Forum Discussion

JasonCoyne's avatar
JasonCoyne
New Contributor
3 years ago

Unique and not reused databank

For our application, once a particular data record has been tested, it cannot be reused due to business logic restrictions. 

 

Per https://support.smartbear.com/loadninja/docs/use-cases/data-driven/index.html  The "Unique" databank selection method " will never use the same data at the same time."

 

But I need the same data to never be used again at all. 

 

Is this possible?

  • Hi JasonCoyne 

     

    Your understanding off the unique feature is correct, its at the same time. 

     

    Afaik there is nothing in the tool that will enable this per say 

     

    However....

     

    If you want to ensure unique instances each time it may make more sense to run a script against the DB to take care of this prior to load testing. 

     

    This would be the only real way to guarantee unique instances each time you run a load test

     

    KR

     

    Vinnie

    • JasonCoyne's avatar
      JasonCoyne
      New Contributor

      vinniew  Im not sure how running a db script could solve the problem?

       

      If I have a databank with 10,000 users, and I am running 50 simultaneous users : then I want them all to read through the 10,000 users either sequentially or randomly, but such that any given user was not run twice.

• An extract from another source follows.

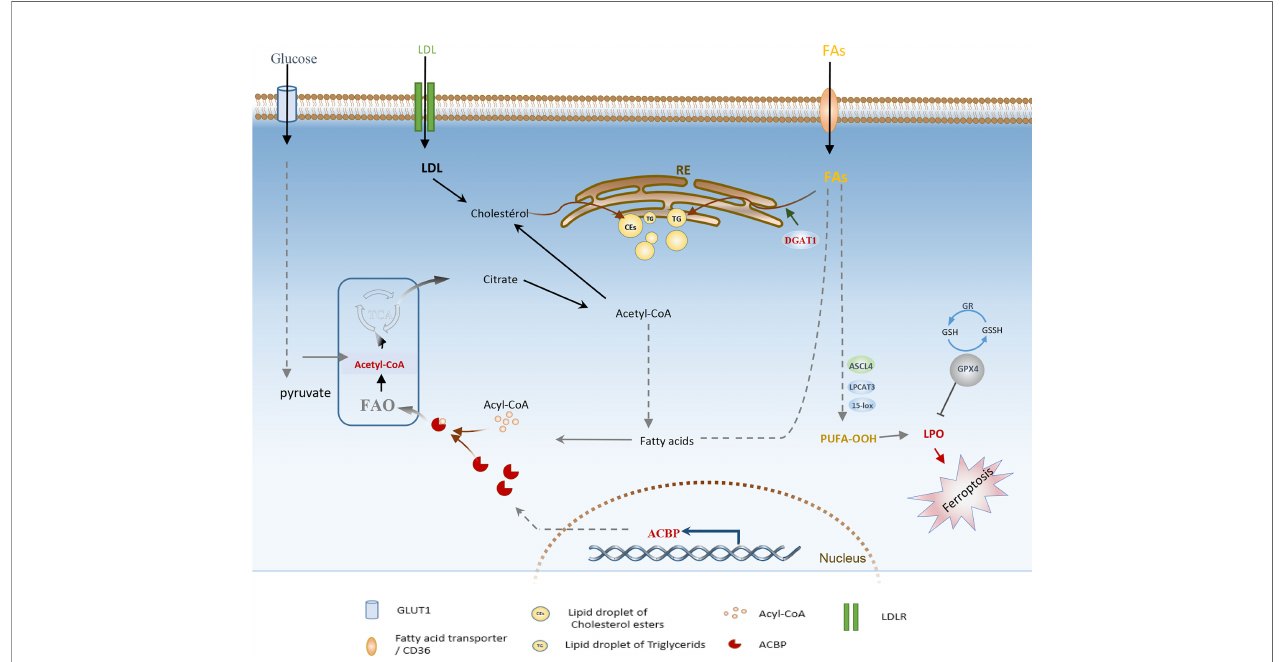
FIGURE 4 | Schematic illustration of adaptive lipid metabolism in glioblastoma: role of the highly expressed ACBP, DGAT1, GPx4, and lipid droplets in lipid oxidation and ferroptosis induction. FAs, Fatty acids; FAO, Fatty acid oxidation; PUFA, Polyunsaturated fatty acids; DGAT1, diacylglycerol-acyltransferase 1; ACSL4, acyl-CoA synthetase long-chain family member 4; GPX4, glutathione peroxidase; GR, glutathione reductase; LD, lipid Droplet; LPO, lipid peroxides; ACBP, Acyl-CoA-binding protein; LDLR, low-density lipoprotein receptor; ER, Endoplasmic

How would running a database script help that?

       

      Does "at the same time" mean "exactly the same moment", or "during the test execution"?

       

      If I had 50 users in the databank, and 50 simultaneous tests, would each test only run 1 user?

      • MPunsky's avatar
        MPunsky
        SmartBear Alumni (Retired)

        Hi Jason,

         

        This can be done easily:

         

        Instead of running your test for a specified duration, run a certain number of iterations per VU.

         

        You have 10,000 rows of data, and 50 VUs.   Therefore, you just need to configure your scenario to use 50 Vus and to have each one of them run 200 iterations.  50 X 200 = 10,000.